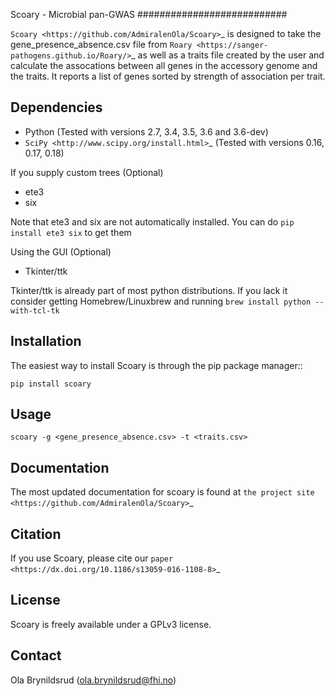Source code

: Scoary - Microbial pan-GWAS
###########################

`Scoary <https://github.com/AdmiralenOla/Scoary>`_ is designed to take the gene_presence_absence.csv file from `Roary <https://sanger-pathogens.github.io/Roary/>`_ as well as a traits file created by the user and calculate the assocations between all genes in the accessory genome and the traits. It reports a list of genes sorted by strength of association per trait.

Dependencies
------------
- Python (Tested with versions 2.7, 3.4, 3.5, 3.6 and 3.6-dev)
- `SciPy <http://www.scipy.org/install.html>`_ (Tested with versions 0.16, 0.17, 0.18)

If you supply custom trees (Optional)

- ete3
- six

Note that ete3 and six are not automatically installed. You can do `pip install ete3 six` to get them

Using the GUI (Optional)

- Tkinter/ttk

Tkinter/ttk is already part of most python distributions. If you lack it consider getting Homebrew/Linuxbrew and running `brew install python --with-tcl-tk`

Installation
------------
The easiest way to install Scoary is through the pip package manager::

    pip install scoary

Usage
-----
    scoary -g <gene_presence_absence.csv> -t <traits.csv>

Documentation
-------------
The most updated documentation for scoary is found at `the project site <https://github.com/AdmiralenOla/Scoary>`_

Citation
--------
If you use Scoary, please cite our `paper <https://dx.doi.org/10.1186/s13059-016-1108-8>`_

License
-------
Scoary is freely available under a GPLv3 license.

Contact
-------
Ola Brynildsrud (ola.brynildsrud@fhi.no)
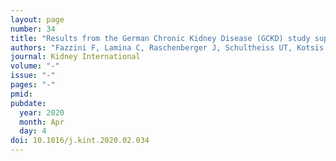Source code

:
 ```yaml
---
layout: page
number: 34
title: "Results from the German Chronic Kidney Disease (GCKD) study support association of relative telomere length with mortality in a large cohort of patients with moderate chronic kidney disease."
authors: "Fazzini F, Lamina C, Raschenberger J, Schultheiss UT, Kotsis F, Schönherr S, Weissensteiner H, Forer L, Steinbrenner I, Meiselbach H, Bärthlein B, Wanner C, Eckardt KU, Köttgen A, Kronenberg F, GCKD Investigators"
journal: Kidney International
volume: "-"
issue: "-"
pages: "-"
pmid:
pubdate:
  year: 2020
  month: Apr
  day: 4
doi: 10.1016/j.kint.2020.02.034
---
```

____________

What the exercise asks:
In this exercise, set down all of the data exactly, without the pictures.

Response box:
Source code

: Scoary - Microbial pan-GWAS
###########################

`Scoary <https://github.com/AdmiralenOla/Scoary>`_ is designed to take the gene_presence_absence.csv file from `Roary <https://sanger-pathogens.github.io/Roary/>`_ as well as a traits file created by the user and calculate the assocations between all genes in the accessory genome and the traits. It reports a list of genes sorted by strength of association per trait.

Dependencies
------------
- Python (Tested with versions 2.7, 3.4, 3.5, 3.6 and 3.6-dev)
- `SciPy <http://www.scipy.org/install.html>`_ (Tested with versions 0.16, 0.17, 0.18)

If you supply custom trees (Optional)

- ete3
- six

Note that ete3 and six are not automatically installed. You can do `pip install ete3 six` to get them

Using the GUI (Optional)

- Tkinter/ttk

Tkinter/ttk is already part of most python distributions. If you lack it consider getting Homebrew/Linuxbrew and running `brew install python --with-tcl-tk`

Installation
------------
The easiest way to install Scoary is through the pip package manager::

    pip install scoary

Usage
-----
    scoary -g <gene_presence_absence.csv> -t <traits.csv>

Documentation
-------------
The most updated documentation for scoary is found at `the project site <https://github.com/AdmiralenOla/Scoary>`_

Citation
--------
If you use Scoary, please cite our `paper <https://dx.doi.org/10.1186/s13059-016-1108-8>`_

License
-------
Scoary is freely available under a GPLv3 license.

Contact
-------
Ola Brynildsrud (ola.brynildsrud@fhi.no)
Source code

:
 ```yaml
---
layout: page
number: 34
title: "Results from the German Chronic Kidney Disease (GCKD) study support association of relative telomere length with mortality in a large cohort of patients with moderate chronic kidney disease."
authors: "Fazzini F, Lamina C, Raschenberger J, Schultheiss UT, Kotsis F, Schönherr S, Weissensteiner H, Forer L, Steinbrenner I, Meiselbach H, Bärthlein B, Wanner C, Eckardt KU, Köttgen A, Kronenberg F, GCKD Investigators"
journal: Kidney International
volume: "-"
issue: "-"
pages: "-"
pmid:
pubdate:
  year: 2020
  month: Apr
  day: 4
doi: 10.1016/j.kint.2020.02.034
---
```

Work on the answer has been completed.